■ **Fragmento del documento**
Nueve historias que se enlazan en la herencia de la muerte en otras muertes, destinos de oficio, desvío de condición como el escorpión que necio, en la soledad, sigue bajo la roca ante su incapacidad de auto-inmolación. La primera versión de Dos versiones sobre el tema del pintor y la modelo es el artista quien a través de la tela busca crear su propia vitalidad para sentir físicamente; la dualidad entre el ardor de su mente creadora y la burda mecánica del cuerpo en el hermano, fantasmagórica relación entre gemelos. La fábula oriental acerca de la lucha de dos caballeros por el amor de la bella Lin en medio de una guerra mítica en La Casa del lago Tiu es un bello ejercicio de estilo.

Con alcances de novela corta, el texto que da título al volumen La mejor edad para morir es, junto a Puerto sin mar y Agua, más agua, lo más logrado del conjunto. Velasco Mackenzie consigue la inmediata complicidad del lector, los mundos creados en cada relato son cerrados, personajes cuyos rasgos son tentáculos que atrapan cada uno de los sentidos. Historias que, más que verosímiles, están vivas: ahogan, interrogan, rompen, atemorizan, trasladan a lo único inevitable y certero de la ficción, su realidad.

■ **Requisitos del problema**
Transcribe sin cambios el pasaje de la reseña de La mejor edad para morir que comienza en "Nueve historias que" y termina en "ejercicio de estilo.".

■ **Datos proporcionados**
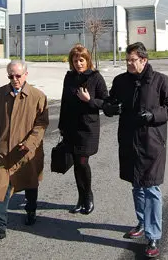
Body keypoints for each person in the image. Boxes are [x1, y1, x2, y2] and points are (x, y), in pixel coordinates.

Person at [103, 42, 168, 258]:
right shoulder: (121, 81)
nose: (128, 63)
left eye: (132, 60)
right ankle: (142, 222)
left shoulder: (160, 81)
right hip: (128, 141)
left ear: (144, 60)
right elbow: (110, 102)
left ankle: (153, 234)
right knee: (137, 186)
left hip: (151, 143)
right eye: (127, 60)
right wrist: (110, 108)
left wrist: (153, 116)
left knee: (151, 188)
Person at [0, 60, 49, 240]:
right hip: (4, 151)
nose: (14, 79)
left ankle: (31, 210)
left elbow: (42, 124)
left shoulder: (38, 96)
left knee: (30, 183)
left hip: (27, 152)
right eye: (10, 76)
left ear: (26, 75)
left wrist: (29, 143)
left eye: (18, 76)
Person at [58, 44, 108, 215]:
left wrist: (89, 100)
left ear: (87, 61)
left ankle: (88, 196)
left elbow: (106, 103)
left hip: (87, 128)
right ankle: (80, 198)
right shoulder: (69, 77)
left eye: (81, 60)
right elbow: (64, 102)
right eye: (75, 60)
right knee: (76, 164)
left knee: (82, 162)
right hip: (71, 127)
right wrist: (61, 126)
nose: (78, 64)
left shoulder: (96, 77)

...

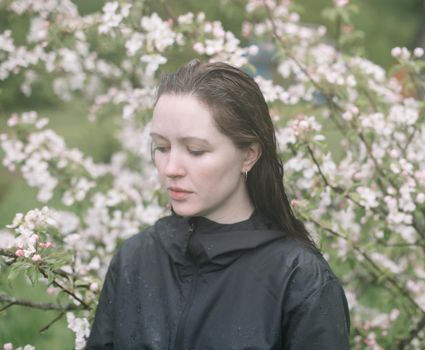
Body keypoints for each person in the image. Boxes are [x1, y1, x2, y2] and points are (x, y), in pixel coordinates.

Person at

■ **Cuadro de respuesta**
Nueve historias que se enlazan en la herencia de la muerte en otras muertes, destinos de oficio, desvío de condición como el escorpión que necio, en la soledad, sigue bajo la roca ante su incapacidad de auto-inmolación. La primera versión de Dos versiones sobre el tema del pintor y la modelo es el artista quien a través de la tela busca crear su propia vitalidad para sentir físicamente; la dualidad entre el ardor de su mente creadora y la burda mecánica del cuerpo en el hermano, fantasmagórica relación entre gemelos. La fábula oriental acerca de la lucha de dos caballeros por el amor de la bella Lin en medio de una guerra mítica en La Casa del lago Tiu es un bello ejercicio de estilo.